27 Ekim 2018 00:15

Sanki mafya dizisi: Cinayetin üstü ‘ticaret’le örtülüyor

Sanki mafya dizisi: Cinayetin üstü ‘ticaret’le örtülüyor

Fotoğraf: Envato

Paylaş

2 Ekim’de Suudi Arabistan’ın İstanbul Başkonsolosluğu’nda öldürülmesinden beri, “Kaşıkçı cinayeti” konusunda açıklamalar, dünya yüzeyine adeta dalga dalga yayılmış bulunuyor. Öyle ki, Eski CIA Başkanı, ABD Dışişleri Bakanı Mike Pompeo’dan sonra CIA’nın yeni başkanı Gina Haspel de Türkiye’ye gelip kanıtları, hatta söylenenler doğruysa “cinayetin kaydını” da birinci elden izledi. Beyaz Saray da Hospel’in, Türkiye dönüşü Trump’ı bilgilendirdiğini açıkladı.

Körfez ülkeleri bir yana bırakılırsa (Onlar, cinayetin hemen arkasından, “Suudi Arabistan yönetimi ne derse doğrusu odur” deyip ortadan çekildiler), hemen her ülke, bu cinayetin ne kadar vahşice, uluslararası ve insani her kuralın çiğnendiği bir cinayet olduğunda hemfikir görünüyor.

HEMEN HEMEN AYNI NOKTADA BULUŞTULAR

Cinayetin doğrudan tarafı üç ülke dikkate alındığında da;

- Suudi Arabistan’ın, ortaya çıkan gerçekler karşısında, cinayetin “planlı” olduğunu ve Suudi Arabistan’da tutuklanan 18 kişi tarafından işlendiğini kabul etmiş bulunuyor. Böylece Suudiler, “Cinayet işlendiyse ceset nerede?”, “Cinayeti kim planladı?” gibi sorulara karşı da, bu 18 tetikçiyi göstererek, ‘Bu soruların muhatabı onlar’ deme imkanına sahip oluyor.
- ABD, Suudilerin bu açıklaması karşısında; Kral Selman’ın ve bazı küçük şüpheler bulunmasına karşın Prens Muhammed bin Selman’ın bu cinayetin dışında olduğunu benimsemiş bulunuyor. Nitekim, ABD Hazine Bakanı daha birkaç gün önce Prens Selman’la, uzun bir toplantı yaptı.

☆ ☆ ☆ ☆

[İstenenler]: Kaşıkçı cinayetiyle ilgili yazıda "Cinayetin doğrudan tarafı" sözleriyle başlayıp "bir toplantı yaptı." sözlerine kadar süren bölümü aynen alıntıla. Sonraki satırlara gerek yok.

(Bir derlemeden alınmış satırlar)
☆ ☆ ☆ ☆

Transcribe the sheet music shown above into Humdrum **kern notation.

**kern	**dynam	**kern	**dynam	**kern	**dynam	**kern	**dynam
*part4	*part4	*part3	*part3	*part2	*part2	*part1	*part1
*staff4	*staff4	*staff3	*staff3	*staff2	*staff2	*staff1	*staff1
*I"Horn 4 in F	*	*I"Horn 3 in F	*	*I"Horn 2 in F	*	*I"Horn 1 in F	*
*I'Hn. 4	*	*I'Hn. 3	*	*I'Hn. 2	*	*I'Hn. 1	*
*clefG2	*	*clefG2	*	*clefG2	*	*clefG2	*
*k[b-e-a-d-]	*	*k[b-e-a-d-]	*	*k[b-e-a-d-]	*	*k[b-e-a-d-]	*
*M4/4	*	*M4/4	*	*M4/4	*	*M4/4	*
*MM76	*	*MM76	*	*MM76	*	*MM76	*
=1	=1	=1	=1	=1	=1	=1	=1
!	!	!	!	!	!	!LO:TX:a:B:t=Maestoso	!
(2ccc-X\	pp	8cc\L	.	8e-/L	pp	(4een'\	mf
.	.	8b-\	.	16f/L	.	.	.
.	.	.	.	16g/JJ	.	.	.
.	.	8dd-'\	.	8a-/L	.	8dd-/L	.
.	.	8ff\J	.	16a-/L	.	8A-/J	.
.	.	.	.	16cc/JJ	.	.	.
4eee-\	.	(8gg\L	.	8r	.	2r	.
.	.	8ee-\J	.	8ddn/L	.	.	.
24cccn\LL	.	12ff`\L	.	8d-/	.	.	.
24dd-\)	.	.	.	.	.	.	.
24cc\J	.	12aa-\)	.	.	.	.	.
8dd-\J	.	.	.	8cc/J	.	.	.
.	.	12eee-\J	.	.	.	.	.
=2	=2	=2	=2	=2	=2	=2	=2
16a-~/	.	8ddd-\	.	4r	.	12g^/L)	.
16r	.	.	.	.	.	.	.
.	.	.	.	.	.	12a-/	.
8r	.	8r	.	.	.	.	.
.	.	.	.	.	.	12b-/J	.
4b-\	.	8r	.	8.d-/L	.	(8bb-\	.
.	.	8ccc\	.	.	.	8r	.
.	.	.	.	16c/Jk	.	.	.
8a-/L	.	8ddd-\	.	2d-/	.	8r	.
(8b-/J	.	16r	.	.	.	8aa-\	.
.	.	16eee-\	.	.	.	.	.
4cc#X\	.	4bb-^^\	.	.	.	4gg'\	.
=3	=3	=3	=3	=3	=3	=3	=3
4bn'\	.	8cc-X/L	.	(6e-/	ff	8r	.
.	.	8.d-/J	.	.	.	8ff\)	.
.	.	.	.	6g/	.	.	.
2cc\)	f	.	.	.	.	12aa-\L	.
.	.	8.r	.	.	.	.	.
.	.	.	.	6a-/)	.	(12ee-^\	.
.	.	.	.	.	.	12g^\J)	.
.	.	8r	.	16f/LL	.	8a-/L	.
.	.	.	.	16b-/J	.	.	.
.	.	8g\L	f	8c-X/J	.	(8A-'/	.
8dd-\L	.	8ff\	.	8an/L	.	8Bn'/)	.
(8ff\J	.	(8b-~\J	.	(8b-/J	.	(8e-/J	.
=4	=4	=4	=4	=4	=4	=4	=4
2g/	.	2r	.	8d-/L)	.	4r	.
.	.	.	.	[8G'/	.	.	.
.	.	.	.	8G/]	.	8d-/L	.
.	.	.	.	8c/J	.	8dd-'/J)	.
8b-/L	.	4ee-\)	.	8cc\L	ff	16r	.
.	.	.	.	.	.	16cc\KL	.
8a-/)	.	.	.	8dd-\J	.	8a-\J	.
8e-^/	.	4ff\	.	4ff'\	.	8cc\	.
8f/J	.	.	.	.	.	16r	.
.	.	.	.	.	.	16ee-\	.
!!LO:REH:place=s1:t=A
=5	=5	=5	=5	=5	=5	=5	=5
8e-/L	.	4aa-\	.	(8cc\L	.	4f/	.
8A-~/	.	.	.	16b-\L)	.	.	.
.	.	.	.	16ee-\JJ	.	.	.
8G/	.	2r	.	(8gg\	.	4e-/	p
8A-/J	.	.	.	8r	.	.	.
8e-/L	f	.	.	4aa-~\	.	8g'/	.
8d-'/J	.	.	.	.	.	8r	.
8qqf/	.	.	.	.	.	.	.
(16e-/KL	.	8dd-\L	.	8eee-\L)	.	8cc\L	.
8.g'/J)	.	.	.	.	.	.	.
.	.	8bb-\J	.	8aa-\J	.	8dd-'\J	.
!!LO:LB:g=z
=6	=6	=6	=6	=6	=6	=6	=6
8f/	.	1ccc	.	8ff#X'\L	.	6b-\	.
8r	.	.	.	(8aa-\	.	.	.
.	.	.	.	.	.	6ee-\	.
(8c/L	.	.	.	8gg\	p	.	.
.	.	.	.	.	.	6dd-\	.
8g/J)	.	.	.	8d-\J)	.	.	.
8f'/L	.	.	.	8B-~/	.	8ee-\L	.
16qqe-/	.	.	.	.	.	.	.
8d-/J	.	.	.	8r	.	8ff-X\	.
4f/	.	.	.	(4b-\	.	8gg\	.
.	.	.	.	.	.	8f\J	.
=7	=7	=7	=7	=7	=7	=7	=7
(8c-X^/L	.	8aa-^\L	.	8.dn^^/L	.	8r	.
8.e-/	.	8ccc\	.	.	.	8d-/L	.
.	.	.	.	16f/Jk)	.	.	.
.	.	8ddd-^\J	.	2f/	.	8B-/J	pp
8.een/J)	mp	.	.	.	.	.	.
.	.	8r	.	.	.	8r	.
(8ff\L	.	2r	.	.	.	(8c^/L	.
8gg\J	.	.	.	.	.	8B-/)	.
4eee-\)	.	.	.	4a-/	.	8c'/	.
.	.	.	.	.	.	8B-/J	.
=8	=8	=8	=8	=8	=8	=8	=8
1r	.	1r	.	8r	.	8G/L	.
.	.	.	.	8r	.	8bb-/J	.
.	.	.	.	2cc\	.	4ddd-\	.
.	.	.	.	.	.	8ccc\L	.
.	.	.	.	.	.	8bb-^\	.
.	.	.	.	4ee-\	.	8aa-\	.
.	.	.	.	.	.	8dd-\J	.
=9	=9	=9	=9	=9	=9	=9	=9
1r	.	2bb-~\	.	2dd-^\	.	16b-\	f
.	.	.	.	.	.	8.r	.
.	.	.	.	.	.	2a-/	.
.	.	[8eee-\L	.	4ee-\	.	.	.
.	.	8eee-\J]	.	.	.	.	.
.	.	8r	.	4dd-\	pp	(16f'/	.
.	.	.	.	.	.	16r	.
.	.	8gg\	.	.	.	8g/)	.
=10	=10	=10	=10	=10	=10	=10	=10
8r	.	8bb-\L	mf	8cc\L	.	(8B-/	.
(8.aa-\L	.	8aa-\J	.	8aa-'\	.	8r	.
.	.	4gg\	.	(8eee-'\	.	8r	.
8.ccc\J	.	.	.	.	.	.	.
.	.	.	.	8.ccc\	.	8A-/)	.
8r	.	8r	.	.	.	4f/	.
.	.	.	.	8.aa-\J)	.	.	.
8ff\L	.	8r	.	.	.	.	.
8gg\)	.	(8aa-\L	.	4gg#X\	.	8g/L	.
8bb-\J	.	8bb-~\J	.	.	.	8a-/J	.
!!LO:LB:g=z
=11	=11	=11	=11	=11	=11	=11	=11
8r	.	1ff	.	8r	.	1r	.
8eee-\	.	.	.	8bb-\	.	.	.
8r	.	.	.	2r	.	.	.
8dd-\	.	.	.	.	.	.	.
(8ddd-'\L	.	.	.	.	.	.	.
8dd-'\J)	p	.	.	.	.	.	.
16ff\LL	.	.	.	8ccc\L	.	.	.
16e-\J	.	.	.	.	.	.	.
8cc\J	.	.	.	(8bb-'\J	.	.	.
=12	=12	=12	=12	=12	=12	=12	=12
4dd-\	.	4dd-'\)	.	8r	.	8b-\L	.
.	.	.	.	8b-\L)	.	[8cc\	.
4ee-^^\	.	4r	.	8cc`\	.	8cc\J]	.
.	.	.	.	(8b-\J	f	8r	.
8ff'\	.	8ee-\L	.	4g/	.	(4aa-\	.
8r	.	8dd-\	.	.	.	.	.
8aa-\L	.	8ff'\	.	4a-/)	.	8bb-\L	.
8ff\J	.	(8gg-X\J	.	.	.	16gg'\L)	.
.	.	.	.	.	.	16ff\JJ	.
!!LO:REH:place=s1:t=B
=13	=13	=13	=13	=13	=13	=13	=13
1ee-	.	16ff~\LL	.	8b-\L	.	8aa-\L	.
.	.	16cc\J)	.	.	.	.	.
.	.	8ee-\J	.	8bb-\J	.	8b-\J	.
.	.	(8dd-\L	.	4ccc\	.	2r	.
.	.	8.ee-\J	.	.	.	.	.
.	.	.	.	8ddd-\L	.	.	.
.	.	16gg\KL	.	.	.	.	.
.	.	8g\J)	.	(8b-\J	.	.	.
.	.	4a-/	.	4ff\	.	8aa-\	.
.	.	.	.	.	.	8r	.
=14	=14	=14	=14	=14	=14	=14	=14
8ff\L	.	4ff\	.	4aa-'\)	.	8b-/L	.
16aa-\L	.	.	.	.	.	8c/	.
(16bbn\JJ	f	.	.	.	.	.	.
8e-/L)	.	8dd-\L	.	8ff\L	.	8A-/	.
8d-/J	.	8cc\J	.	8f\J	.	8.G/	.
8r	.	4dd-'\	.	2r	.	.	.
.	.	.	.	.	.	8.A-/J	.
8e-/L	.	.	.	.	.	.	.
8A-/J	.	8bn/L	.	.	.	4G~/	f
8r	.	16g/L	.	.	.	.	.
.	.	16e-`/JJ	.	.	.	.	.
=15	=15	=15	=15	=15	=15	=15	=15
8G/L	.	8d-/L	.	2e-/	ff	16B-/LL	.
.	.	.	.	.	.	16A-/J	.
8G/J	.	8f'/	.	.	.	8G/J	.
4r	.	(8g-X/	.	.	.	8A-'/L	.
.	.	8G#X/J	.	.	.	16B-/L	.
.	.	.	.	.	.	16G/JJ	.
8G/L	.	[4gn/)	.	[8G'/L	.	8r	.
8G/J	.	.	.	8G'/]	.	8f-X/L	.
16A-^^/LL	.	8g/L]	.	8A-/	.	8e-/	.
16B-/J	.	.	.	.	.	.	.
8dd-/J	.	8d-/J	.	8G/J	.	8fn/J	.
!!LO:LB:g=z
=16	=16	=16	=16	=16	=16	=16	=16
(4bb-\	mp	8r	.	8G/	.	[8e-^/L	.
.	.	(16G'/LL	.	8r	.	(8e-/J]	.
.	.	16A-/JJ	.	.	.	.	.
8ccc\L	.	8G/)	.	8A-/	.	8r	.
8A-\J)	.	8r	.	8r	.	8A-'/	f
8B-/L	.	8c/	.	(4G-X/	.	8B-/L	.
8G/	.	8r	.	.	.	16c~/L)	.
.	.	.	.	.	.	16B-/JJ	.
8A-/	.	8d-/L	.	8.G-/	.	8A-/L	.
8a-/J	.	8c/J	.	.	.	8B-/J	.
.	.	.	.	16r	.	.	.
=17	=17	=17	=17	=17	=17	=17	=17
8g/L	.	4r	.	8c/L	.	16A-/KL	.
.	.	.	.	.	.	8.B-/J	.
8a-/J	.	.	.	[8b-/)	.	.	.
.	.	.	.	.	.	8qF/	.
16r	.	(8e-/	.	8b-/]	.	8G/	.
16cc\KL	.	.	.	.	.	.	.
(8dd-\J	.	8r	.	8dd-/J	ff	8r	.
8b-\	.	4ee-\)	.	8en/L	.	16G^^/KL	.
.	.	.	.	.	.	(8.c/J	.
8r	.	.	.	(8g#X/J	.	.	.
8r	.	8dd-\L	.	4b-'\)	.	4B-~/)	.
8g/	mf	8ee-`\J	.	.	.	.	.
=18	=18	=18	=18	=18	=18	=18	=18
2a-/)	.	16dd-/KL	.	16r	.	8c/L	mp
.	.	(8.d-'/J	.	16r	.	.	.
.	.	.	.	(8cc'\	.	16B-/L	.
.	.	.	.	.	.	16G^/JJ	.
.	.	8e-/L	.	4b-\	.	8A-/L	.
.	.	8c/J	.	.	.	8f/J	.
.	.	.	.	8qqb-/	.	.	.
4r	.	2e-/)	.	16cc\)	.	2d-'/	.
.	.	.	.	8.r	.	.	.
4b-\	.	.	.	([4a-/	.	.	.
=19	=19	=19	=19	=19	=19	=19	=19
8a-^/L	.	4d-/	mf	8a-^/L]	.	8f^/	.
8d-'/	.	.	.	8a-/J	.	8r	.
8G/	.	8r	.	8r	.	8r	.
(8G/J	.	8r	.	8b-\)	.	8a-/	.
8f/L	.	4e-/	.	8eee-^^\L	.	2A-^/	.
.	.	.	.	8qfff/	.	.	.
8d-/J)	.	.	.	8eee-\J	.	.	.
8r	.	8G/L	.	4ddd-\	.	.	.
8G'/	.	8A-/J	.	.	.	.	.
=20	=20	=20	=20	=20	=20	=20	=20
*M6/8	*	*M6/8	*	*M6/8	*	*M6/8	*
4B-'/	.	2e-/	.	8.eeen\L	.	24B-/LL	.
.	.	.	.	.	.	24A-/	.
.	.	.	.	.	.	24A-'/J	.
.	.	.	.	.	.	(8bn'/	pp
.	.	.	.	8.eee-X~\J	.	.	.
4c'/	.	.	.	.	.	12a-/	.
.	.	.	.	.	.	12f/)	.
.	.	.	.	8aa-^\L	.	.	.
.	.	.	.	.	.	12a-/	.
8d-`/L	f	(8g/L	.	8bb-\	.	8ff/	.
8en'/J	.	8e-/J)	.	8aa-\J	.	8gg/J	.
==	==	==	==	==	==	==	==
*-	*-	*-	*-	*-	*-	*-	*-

☆ ☆ ☆ ☆

[Yazılı çözüm]:
Cinayetin doğrudan tarafı üç ülke dikkate alındığında da;

- Suudi Arabistan’ın, ortaya çıkan gerçekler karşısında, cinayetin “planlı” olduğunu ve Suudi Arabistan’da tutuklanan 18 kişi tarafından işlendiğini kabul etmiş bulunuyor. Böylece Suudiler, “Cinayet işlendiyse ceset nerede?”, “Cinayeti kim planladı?” gibi sorulara karşı da, bu 18 tetikçiyi göstererek, ‘Bu soruların muhatabı onlar’ deme imkanına sahip oluyor.
- ABD, Suudilerin bu açıklaması karşısında; Kral Selman’ın ve bazı küçük şüpheler bulunmasına karşın Prens Muhammed bin Selman’ın bu cinayetin dışında olduğunu benimsemiş bulunuyor. Nitekim, ABD Hazine Bakanı daha birkaç gün önce Prens Selman’la, uzun bir toplantı yaptı.